The derivative is $ \frac{f(x+h) - f(x)}{h} $ as h tends to zero
So:
$ \frac{f(x+h) - f(x)}{h} = \frac{(x+h)e^{x+h} - xe^x}{h} $
$ = \frac{x(e^{x+h}-e^x)+he^{x+h}}{h} $
$ = \frac{x(e^{x+h}-e^x)}{h} + e^{x+h} $
This tends to infinity as h tends to zero. Where have I gone wrong?
You have incorrectly evaluated the limit of $\frac{e^{x+h}-e^x}{h}$, which tends to $e^x$, rather than to infinity as $h$ tends to zero.
Note that $\frac{e^{x+h}-e^x}{h}$ is the standard difference quotient in the computation of the derivative of $e^x$.
Note that $$ \frac{x(e^{x+h}-e^x)}{h}=\frac{x(e^x\cdot e^h-e^h)}{h} = \frac{xe^x(e^h-1)}{h}=xe^x\frac{e^h-1}{h} $$ and the limit of the last factor is the derivative of $t\mapsto e^t$ at $0$, so it is $1$ rather than infinity.
How do you compute it?

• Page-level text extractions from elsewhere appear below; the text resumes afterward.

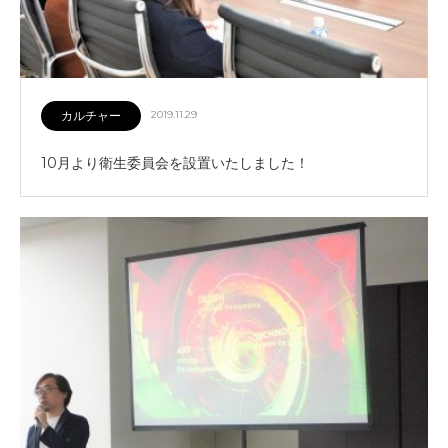
カルチャー
2019.11.29
10月より衛生委員会を設置いたしました！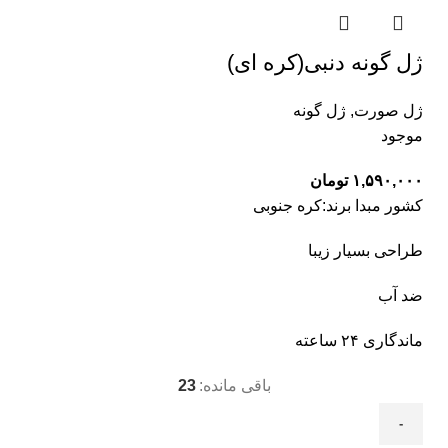
ژل گونه دنبی(کره ای)
ژل صورت
,
ژل گونه
موجود
۱,۵۹۰,۰۰۰
تومان
کشور مبدا برند:کره جنوبی
طراحی بسیار زیبا
ضد آب
ماندگاری ۲۴ ساعته
باقی مانده:
23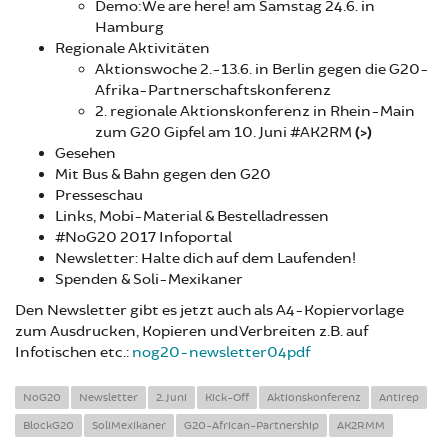
Demo: We are here! am Samstag 24.6. in
Hamburg
Regionale Aktivitäten
Aktionswoche 2.-13.6. in Berlin gegen die G20-
Afrika-Partnerschaftskonferenz
2. regionale Aktionskonferenz in Rhein-Main
zum G20 Gipfel am 10. Juni #AK2RM
(>)
Gesehen
Mit Bus & Bahn gegen den G20
Presseschau
Links, Mobi-Material & Bestelladressen
#NoG20 2017 Infoportal
Newsletter: Halte dich auf dem Laufenden!
Spenden & Soli-Mexikaner
Den Newsletter gibt es jetzt auch als A4-Kopiervorlage
zum Ausdrucken, Kopieren und Verbreiten z.B. auf
Infotischen etc.:
nog20-newsletter04pdf
NoG20
Newsletter
2. Juni
Kick-Off
Aktionskonferenz
Antirep
BlockG20
SoliMexikaner
G20-African-Partnership
AK2RMM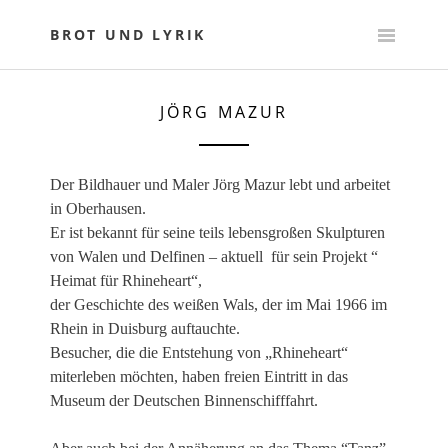
Skip
to
BROT UND LYRIK
content
JÖRG MAZUR
Der Bildhauer und Maler Jörg Mazur lebt und arbeitet
in Oberhausen.
Er ist bekannt für seine teils lebensgroßen Skulpturen
von Walen und Delfinen – aktuell für sein Projekt “
Heimat für Rhineheart“,
der Geschichte des weißen Wals, der im Mai 1966 im
Rhein in Duisburg auftauchte.
Besucher, die die Entstehung von „Rhineheart“
miterleben möchten, haben freien Eintritt in das
Museum der Deutschen Binnenschifffahrt.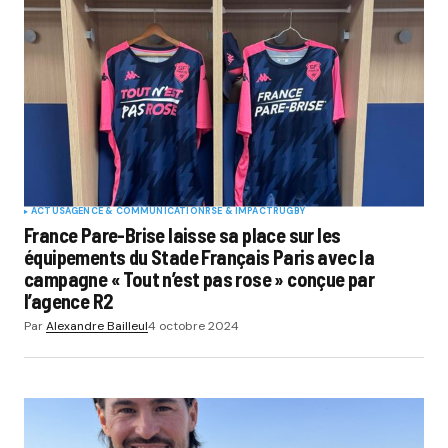
ACTUS
AGENCE & COMMUNICATION
RSE & IMPACT
RUGBY
France Pare-Brise laisse sa place sur les
équipements du Stade Français Paris avec la
campagne « Tout n’est pas rose » conçue par
l’agence R2
Par
Alexandre Bailleul
4 octobre 2024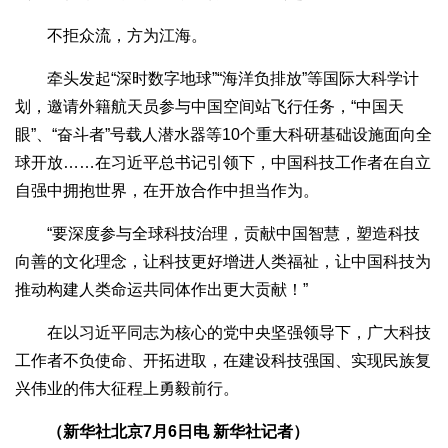
不拒众流，方为江海。
牵头发起“深时数字地球”“海洋负排放”等国际大科学计
划，邀请外籍航天员参与中国空间站飞行任务，“中国天
眼”、“奋斗者”号载人潜水器等10个重大科研基础设施面向全
球开放……在习近平总书记引领下，中国科技工作者在自立
自强中拥抱世界，在开放合作中担当作为。
“要深度参与全球科技治理，贡献中国智慧，塑造科技
向善的文化理念，让科技更好增进人类福祉，让中国科技为
推动构建人类命运共同体作出更大贡献！”
在以习近平同志为核心的党中央坚强领导下，广大科技
工作者不负使命、开拓进取，在建设科技强国、实现民族复
兴伟业的伟大征程上勇毅前行。
（新华社北京7月6日电 新华社记者）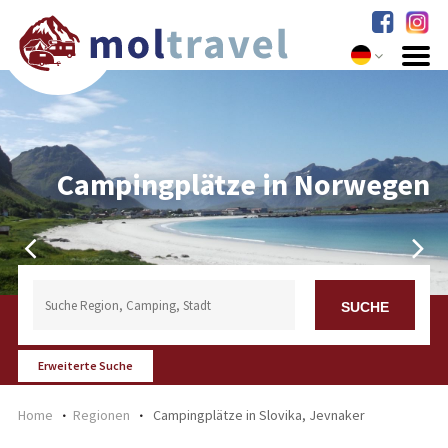
Campingplätze in Norwegen
Erweiterte Suche
Home
Regionen
Campingplätze in Slovika, Jevnaker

It depends on how you define $e$: if you define $e$ as the only number $a$ such that $$ \lim_{h\to0}\frac{a^h-1}{h}=1 $$ then you're done.
If you define $e=\lim_{n\to\infty}(1+1/n)^n$ then much more work needs to be done. First show that $$ \lim_{x\to\infty}\left(1+\frac{1}{x}\right)^{\!x}=e= \lim_{x\to-\infty}\left(1+\frac{1}{x}\right)^{\!x} $$ Then we can do the substitution $x=1/t$ and get $$ \lim_{t\to0}(1+t)^{1/t}=e $$ so, by continuity of the logarithm, $$ \lim_{t\to0}\frac{\log(1+t)}{t}=1 $$ Now set $\log(1+t)=h$ so that $t=e^h-1$; therefore $$ \lim_{h\to0}\frac{h}{e^h-1}=1 $$
If you know/can use power/Taylor series, then
$$\frac{e^h-1}h=\frac{1+h+\mathcal O(h^2)+\ldots-1}{h}=1+\mathcal O(h)\xrightarrow[h\to 0]{}1$$
Use
$\dfrac{d[f(x)\cdot g(x)]}{dx}=\lim_{h\to0}\dfrac{f(x+h)g(x+h)-f(x)g(x)}h$
$=\lim_{h\to0}f(x+h)\lim_{h\to0}\dfrac{g(x+h)-g(x)}h+g(x)\lim_{h\to0}\dfrac{f(x+h)-f(x)}h$
Set $f(x)=x,g(x)=e^x$ or $g(x)=x,f(x)=e^x$
Finally use $\lim_{h\to0}\dfrac{e^h-1}h=1$